Written problem = Can you write out all the records below again, swapping every "hay bars" for "hay bales" and leaving everything else unchanged?

###

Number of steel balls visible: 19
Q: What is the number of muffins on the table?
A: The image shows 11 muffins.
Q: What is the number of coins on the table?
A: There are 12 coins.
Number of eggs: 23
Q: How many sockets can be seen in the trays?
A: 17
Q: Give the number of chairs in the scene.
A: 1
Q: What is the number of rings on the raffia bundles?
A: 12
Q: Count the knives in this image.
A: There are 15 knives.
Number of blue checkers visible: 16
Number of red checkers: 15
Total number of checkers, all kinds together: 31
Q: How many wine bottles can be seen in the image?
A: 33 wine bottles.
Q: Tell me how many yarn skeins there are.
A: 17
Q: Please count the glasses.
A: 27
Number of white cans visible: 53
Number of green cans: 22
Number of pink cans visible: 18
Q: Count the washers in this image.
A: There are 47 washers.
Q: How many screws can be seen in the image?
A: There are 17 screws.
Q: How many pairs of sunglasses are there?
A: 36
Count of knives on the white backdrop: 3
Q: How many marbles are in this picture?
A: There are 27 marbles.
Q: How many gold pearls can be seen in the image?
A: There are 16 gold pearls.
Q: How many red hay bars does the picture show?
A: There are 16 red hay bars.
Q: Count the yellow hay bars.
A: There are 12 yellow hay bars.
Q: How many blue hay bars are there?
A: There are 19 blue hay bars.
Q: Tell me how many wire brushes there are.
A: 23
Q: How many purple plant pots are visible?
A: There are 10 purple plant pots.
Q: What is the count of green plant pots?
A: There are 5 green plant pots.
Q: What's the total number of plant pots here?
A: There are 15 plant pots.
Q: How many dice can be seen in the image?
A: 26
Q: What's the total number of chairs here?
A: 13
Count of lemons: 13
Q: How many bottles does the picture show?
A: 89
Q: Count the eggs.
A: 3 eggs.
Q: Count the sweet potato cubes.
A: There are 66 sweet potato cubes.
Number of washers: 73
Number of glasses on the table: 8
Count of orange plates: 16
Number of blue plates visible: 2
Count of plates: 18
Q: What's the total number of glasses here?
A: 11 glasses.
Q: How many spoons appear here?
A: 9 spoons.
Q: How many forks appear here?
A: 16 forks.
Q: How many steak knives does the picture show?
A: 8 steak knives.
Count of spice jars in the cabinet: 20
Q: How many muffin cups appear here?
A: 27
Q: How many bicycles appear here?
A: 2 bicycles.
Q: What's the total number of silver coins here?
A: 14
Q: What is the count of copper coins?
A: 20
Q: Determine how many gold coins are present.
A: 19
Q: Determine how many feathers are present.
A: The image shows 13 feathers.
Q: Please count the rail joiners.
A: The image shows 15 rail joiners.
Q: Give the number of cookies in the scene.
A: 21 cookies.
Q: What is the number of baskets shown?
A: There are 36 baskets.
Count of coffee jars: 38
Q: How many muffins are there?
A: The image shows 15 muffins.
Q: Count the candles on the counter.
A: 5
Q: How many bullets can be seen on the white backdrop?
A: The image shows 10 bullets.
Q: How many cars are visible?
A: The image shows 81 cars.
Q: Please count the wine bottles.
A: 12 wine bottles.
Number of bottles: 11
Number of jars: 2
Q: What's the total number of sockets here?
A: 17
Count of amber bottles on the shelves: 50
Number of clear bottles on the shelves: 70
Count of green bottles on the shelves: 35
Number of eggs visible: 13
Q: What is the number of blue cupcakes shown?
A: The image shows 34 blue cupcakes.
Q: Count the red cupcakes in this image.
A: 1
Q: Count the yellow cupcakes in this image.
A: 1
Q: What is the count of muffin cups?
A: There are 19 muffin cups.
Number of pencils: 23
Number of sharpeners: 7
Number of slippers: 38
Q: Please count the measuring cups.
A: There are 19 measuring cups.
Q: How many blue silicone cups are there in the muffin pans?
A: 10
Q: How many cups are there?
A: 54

###

The output =
Number of steel balls visible: 19
Q: What is the number of muffins on the table?
A: The image shows 11 muffins.
Q: What is the number of coins on the table?
A: There are 12 coins.
Number of eggs: 23
Q: How many sockets can be seen in the trays?
A: 17
Q: Give the number of chairs in the scene.
A: 1
Q: What is the number of rings on the raffia bundles?
A: 12
Q: Count the knives in this image.
A: There are 15 knives.
Number of blue checkers visible: 16
Number of red checkers: 15
Total number of checkers, all kinds together: 31
Q: How many wine bottles can be seen in the image?
A: 33 wine bottles.
Q: Tell me how many yarn skeins there are.
A: 17
Q: Please count the glasses.
A: 27
Number of white cans visible: 53
Number of green cans: 22
Number of pink cans visible: 18
Q: Count the washers in this image.
A: There are 47 washers.
Q: How many screws can be seen in the image?
A: There are 17 screws.
Q: How many pairs of sunglasses are there?
A: 36
Count of knives on the white backdrop: 3
Q: How many marbles are in this picture?
A: There are 27 marbles.
Q: How many gold pearls can be seen in the image?
A: There are 16 gold pearls.
Q: How many red hay bales does the picture show?
A: There are 16 red hay bales.
Q: Count the yellow hay bales.
A: There are 12 yellow hay bales.
Q: How many blue hay bales are there?
A: There are 19 blue hay bales.
Q: Tell me how many wire brushes there are.
A: 23
Q: How many purple plant pots are visible?
A: There are 10 purple plant pots.
Q: What is the count of green plant pots?
A: There are 5 green plant pots.
Q: What's the total number of plant pots here?
A: There are 15 plant pots.
Q: How many dice can be seen in the image?
A: 26
Q: What's the total number of chairs here?
A: 13
Count of lemons: 13
Q: How many bottles does the picture show?
A: 89
Q: Count the eggs.
A: 3 eggs.
Q: Count the sweet potato cubes.
A: There are 66 sweet potato cubes.
Number of washers: 73
Number of glasses on the table: 8
Count of orange plates: 16
Number of blue plates visible: 2
Count of plates: 18
Q: What's the total number of glasses here?
A: 11 glasses.
Q: How many spoons appear here?
A: 9 spoons.
Q: How many forks appear here?
A: 16 forks.
Q: How many steak knives does the picture show?
A: 8 steak knives.
Count of spice jars in the cabinet: 20
Q: How many muffin cups appear here?
A: 27
Q: How many bicycles appear here?
A: 2 bicycles.
Q: What's the total number of silver coins here?
A: 14
Q: What is the count of copper coins?
A: 20
Q: Determine how many gold coins are present.
A: 19
Q: Determine how many feathers are present.
A: The image shows 13 feathers.
Q: Please count the rail joiners.
A: The image shows 15 rail joiners.
Q: Give the number of cookies in the scene.
A: 21 cookies.
Q: What is the number of baskets shown?
A: There are 36 baskets.
Count of coffee jars: 38
Q: How many muffins are there?
A: The image shows 15 muffins.
Q: Count the candles on the counter.
A: 5
Q: How many bullets can be seen on the white backdrop?
A: The image shows 10 bullets.
Q: How many cars are visible?
A: The image shows 81 cars.
Q: Please count the wine bottles.
A: 12 wine bottles.
Number of bottles: 11
Number of jars: 2
Q: What's the total number of sockets here?
A: 17
Count of amber bottles on the shelves: 50
Number of clear bottles on the shelves: 70
Count of green bottles on the shelves: 35
Number of eggs visible: 13
Q: What is the number of blue cupcakes shown?
A: The image shows 34 blue cupcakes.
Q: Count the red cupcakes in this image.
A: 1
Q: Count the yellow cupcakes in this image.
A: 1
Q: What is the count of muffin cups?
A: There are 19 muffin cups.
Number of pencils: 23
Number of sharpeners: 7
Number of slippers: 38
Q: Please count the measuring cups.
A: There are 19 measuring cups.
Q: How many blue silicone cups are there in the muffin pans?
A: 10
Q: How many cups are there?
A: 54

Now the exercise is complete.